Contre la bien-pensance et la non-pensance. Contre l’immobilisme et le consensus. Contre la satisfaction ridicule de ce qui existe et que l’on possède. 

Contre notre propre résignation.

Vers Nébraska

Image Fanny Reynaud – Nebraska de Lou-Théa Papaloïzos – E c al

Retour Paris. Voté par procuration dimanche. J’ai bien aimé la vague verte. Mais pas de politique aujourd’hui. Retour au journal d’un comédien.

Avec les 2 ans de théâtre et à part 3 jours sur le film d’Olivier Dahan, cela faisait un bon bout de temps que je n’avais pas tourné. On me dira que jouer, c’est comme le vélo : ça ne s’oublie pas. Mais c’est un peu vite dit. Je crois que ce retour au théâtre m’avait un brin perturbé dans ma façon d’appréhender le jeu au cinéma, malgré une carrière honorable. En faisant notamment ma bande annonce, j’avais constaté que mon jeu ne me plaisait pas, que j’en faisais trop, pas assez simple, trop dans le faire, dans la démonstration et le forcé. Eh oui, on peut vite dériver, frêles embarcations que nous sommes.

Ce film en Suisse aura été l’occasion de commencer à corriger le tir, sous la direction d’une équipe souvent plus jeune que mes propres enfants. Il ne se sont pas encombré de politesses gênées pour me dire ceci ou cela, corrigeant quand il le fallait. Et leur regard était toujours juste. Cette semaine m’aura permis de dépasser l’opinion que j’avais de moi ces derniers temps, à savoir que je pensais que j’étais en train de devenir doucement un mauvais acteur. Il n’est pas d’âge pour se remettre en question. C’est la condition indispensable pour durer dans ce métier, à moins d’être une icône qui peut se permettre de jouer comme un pied.

Je ressors donc de ce tournage tout redynamisé, confiant et prêt à me frotter aux plateaux de tournage. On va vérifier si ça marche, pas plus tard qu’aujourd’hui car j’ai un casting autofilmé. J’aime ce boulot !

Merci à Lou-Théa pour son écriture et sa réalisation, à la caméra de Fanny, aux micros de Théo et à cette équipe de jeunes cinéastes que ne s’est pas contentée de jouer à faire un film. Il y avait l’exigence de ceux qui font tout pour qu’un vrai film surgisse.

Ça commence comme ça

.Une semaine de tournage en Suisse. Je joue un paysan. Avec des vaches. Et un visiteur impromptu.
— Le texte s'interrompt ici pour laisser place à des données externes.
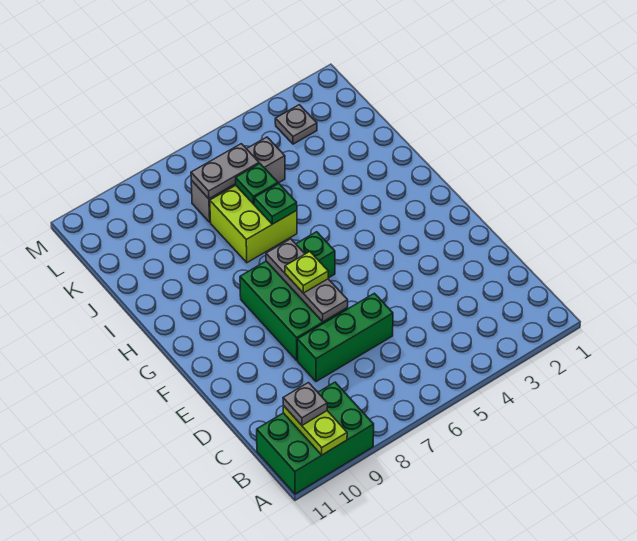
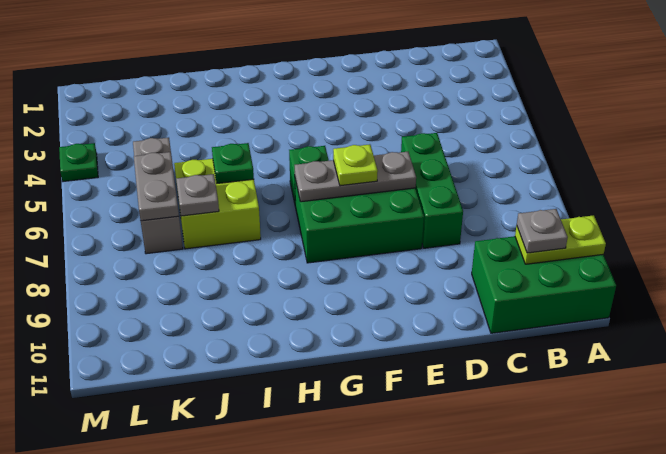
green brick A9:B11 level 1 -> green brick A10:C11 level 1
green plate J6 level 2 -> green plate M4 level 1
grey plate L3 level 1 -> grey plate J7 level 2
Scénario minimaliste et impressionniste (Nebraska de Lou-Théa Papaloïzos), grand air, grand beau, équipe jeune et pro. Franchement, ça déconfine bien. Le monde d’après commence là, pour moi.

Arrivé à Lausanne, je n’ai pas manqué de porter mon regard sur la rue de l’hôtel dans lequel nous logions pour Intra-Muros. Nous avions fait pas mal de dates de tournée en Suisse. C’est là que j’ai commencé à aimer ce pays que je ne connaissais pas en dehors des clichés liés à l’horlogerie, au chocolat, au fromage et aux milliardaires qui y cachent leur argent. Pour une fois, j’aurais envie de dire que c’est plus compliqué que ça.

Jouer un paysan, en tout cas, ça me convient pas mal.